_Set exercise_.
Copy the lines below word for word, omitting the pictures.

A block of data:
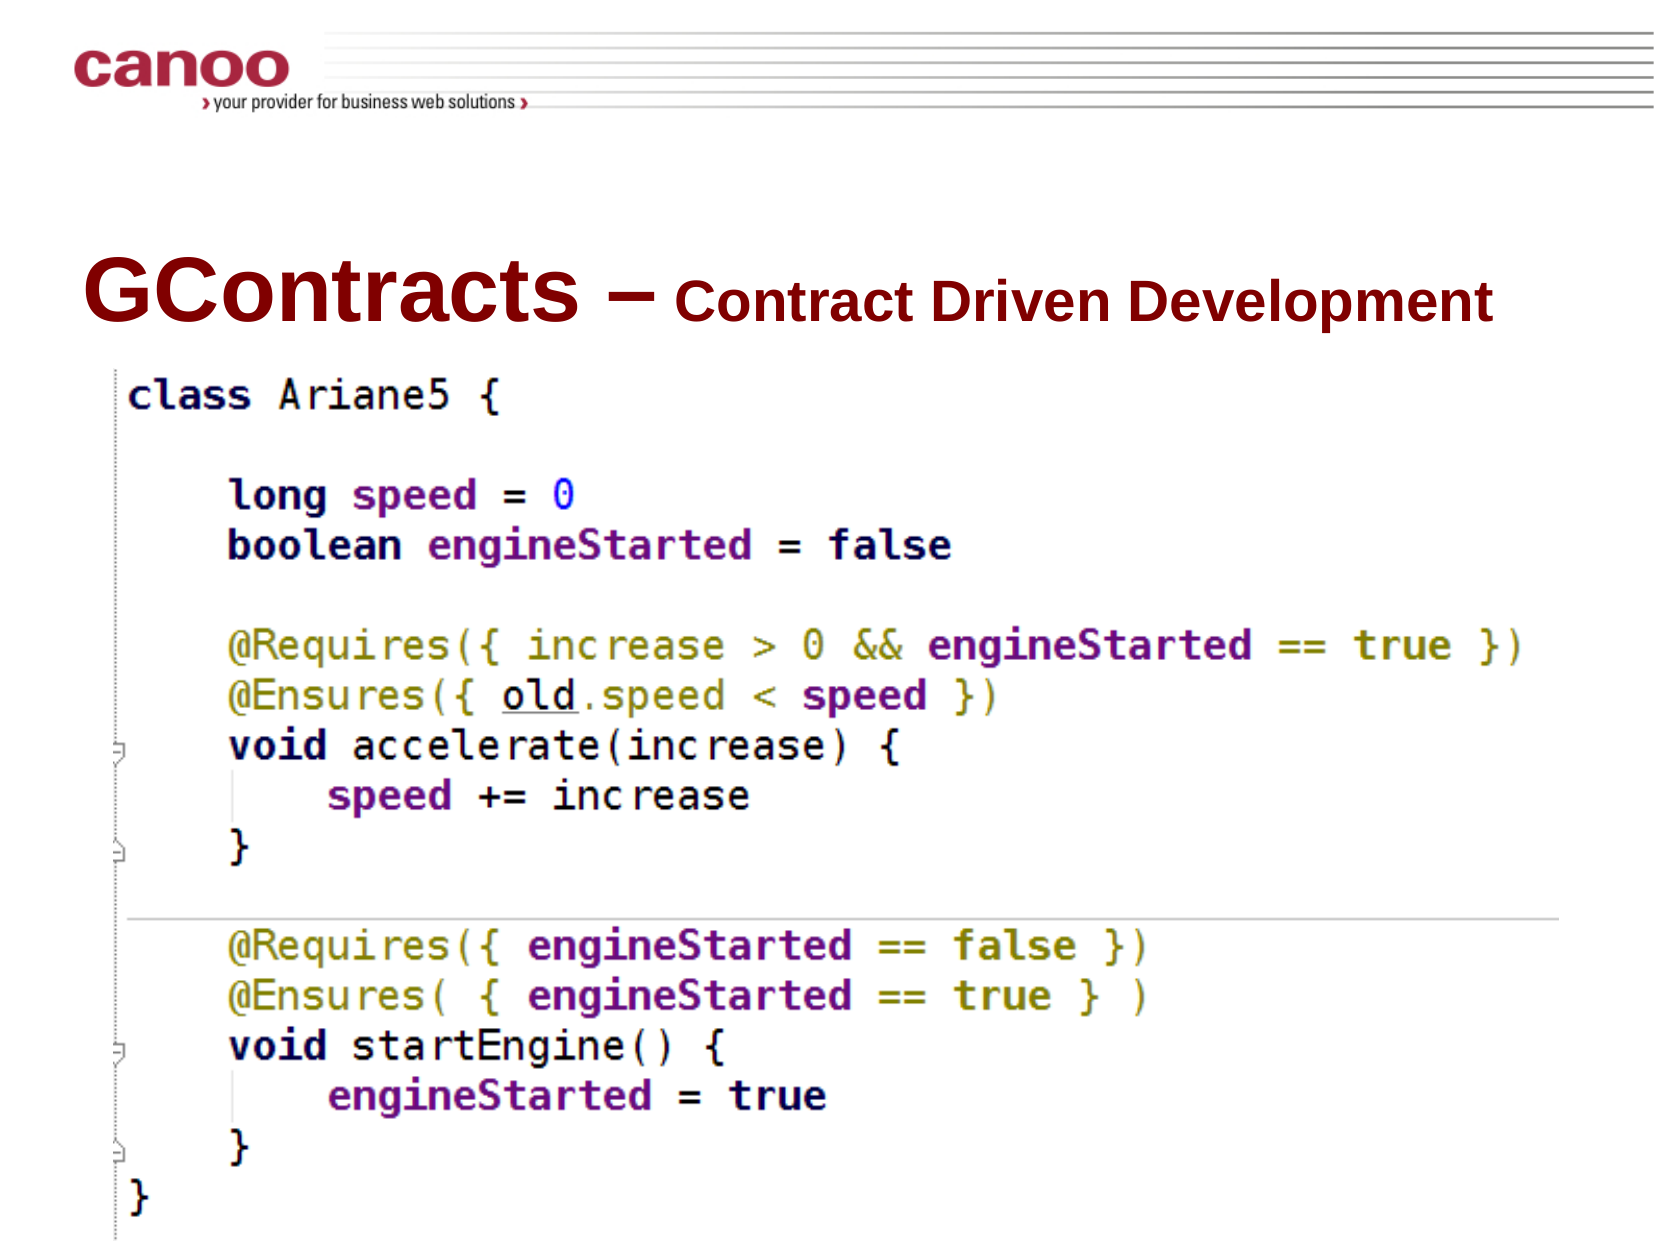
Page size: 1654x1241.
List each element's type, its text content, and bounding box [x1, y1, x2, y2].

title GContracts – Contract Driven Development [82, 179, 1571, 387]
picture [0, 0, 1654, 166]
picture [113, 368, 1559, 1241]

_Task solution_.
Page size: 1654x1241.
List each element's type, its text content, and bounding box [x1, y1, x2, y2].

title GContracts – Contract Driven Development [82, 179, 1571, 387]
picture [0, 0, 1654, 166]
picture [113, 368, 1559, 1241]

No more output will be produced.